For the study, Bloomberg and Adox surveyed over 100 portfolio managers, climate risk executives, and data management executives across North America, Europe, the UK and Asia Pacific.
The survey found that 92% of executives are projecting increasing their spending on ESG data by at least 10% year-over-year, including more than half that expect to increase spending by at least 20%, and 18% who expect ESG data spending to grow by 50% or more this year.
The plans to increase spending comes as most executives view ESG data as a key competitive factor, with 45% of respondents reporting that access to ESG data is “table stakes” to keeping up with competitors’ capabilities, and 44% saying that ESG data is critical to their firms’ competitive differentiation. An additional 10% reported that their organizations use ESG data primarily for regulatory compliance, and only 1% said that ESG data was not very important for their product or marketing strategy.
Interestingly, nearly two thirds (64%) of respondents to the survey reported that they considered themselves to be ahead of their competitors in terms of ESG capabilities, while 28% saw themselves as behind.
Leila Sadiq, Global Head of Enterprise Data Content at Bloomberg, said:
“Once categorized as an alternative data source, ESG data has quickly become integral to the value financial firms deliver to their clients. Executives are making significant strategic investments in ESG data acquisition and management to differentiate themselves and meet client and regulatory demand.”
By category, top priority areas for ESG data spending identified by the survey respondents included ESG benchmarks and indices at 24%, followed by company-reported factors at 19%, and ESG scores at 17%. Data quality was cited as the top ranked criteria for selecting an ESG data provider, followed by breadth of coverage, cost, and ease of integration.
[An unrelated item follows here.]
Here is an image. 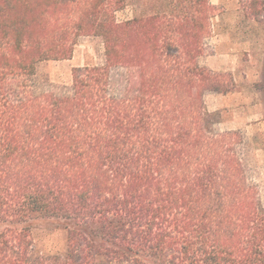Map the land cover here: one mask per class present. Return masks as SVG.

Less than a third (29%) of respondents reported that their organizations utilized a firmwide approach for evaluating and implementing their ESG data needs, while more than half said that they follow a decentralized framework managed by individual business lines, and 18% reported using an ad hoc approach to acquiring and managing ESG data, with no formal process in place.
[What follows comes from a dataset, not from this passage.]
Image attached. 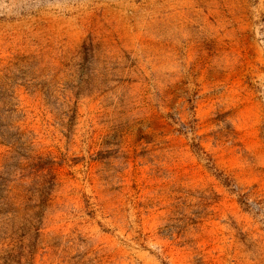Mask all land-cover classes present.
Segmentation results:
<instances>
[{"label":"rangeland","instance_id":"obj_1","mask_svg":"<svg viewBox=\"0 0 264 264\" xmlns=\"http://www.w3.org/2000/svg\"><path fill=\"white\" fill-rule=\"evenodd\" d=\"M0 102V264H264V0H0Z\"/></svg>","mask_w":264,"mask_h":264},{"label":"trees","instance_id":"obj_2","mask_svg":"<svg viewBox=\"0 0 264 264\" xmlns=\"http://www.w3.org/2000/svg\"><path fill=\"white\" fill-rule=\"evenodd\" d=\"M15 112V109L5 106L0 102V137L4 139H10L13 145L10 148L20 149L23 148V144L20 142L23 137V131L20 130L19 126L13 125L11 122V115ZM25 146V145H24ZM14 154H17V151ZM27 157V156H26ZM23 158V156H21ZM26 160L27 165L21 167L20 163H16L13 169L19 171L23 169H30L34 171L36 167L40 166L42 161L41 157H27L23 158ZM18 167V168H16ZM20 167V168H19ZM45 170L49 174L52 169L41 167V170ZM0 171V246L10 245L16 248L19 243L18 238L29 232L30 228L33 227V223H38L39 220L30 218L28 214L26 216H20V211H28L27 203L33 200V195L30 194L29 190H24L21 184H15V180H7L8 174L5 171ZM14 184L9 186V184ZM19 183V182H16ZM17 186L18 192H15L13 187ZM36 200H44V189L36 190ZM17 216H20L19 223H16ZM36 229V228H35Z\"/></svg>","mask_w":264,"mask_h":264}]
</instances>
The survey also examined the challenges the executives faced in managing ESG data, with constantly evolving and new ESG data content cited as the most challenging aspect of their firms’ ESG data management, followed by the management of multiple ESG vendor feeds, and linking ESG content to existing entity or instrument data.
Don Huff, Global Head of Client Services and Operations at Bloomberg Data Management Services, said:
“As this research confirms, our customers are grappling with the challenge of integrating large volumes of ESG data from multiple sources and the lack of consistency between vendors can lead to data quality issues and operational disruptions.”
Gert Raeves, Research Director and Founder of Adox Research, added:
“While firms are planning for ESG data to become a part of mainstream data and research workflows, they realize that the age of ESG data behaving the same as other financial data sets has not yet arrived. In the meantime, they are prioritizing technical scalability and data transparency to make sure analysts, investors, and regulators have the right tools to select, curate, and enrich existing datasets with key ESG attributes.”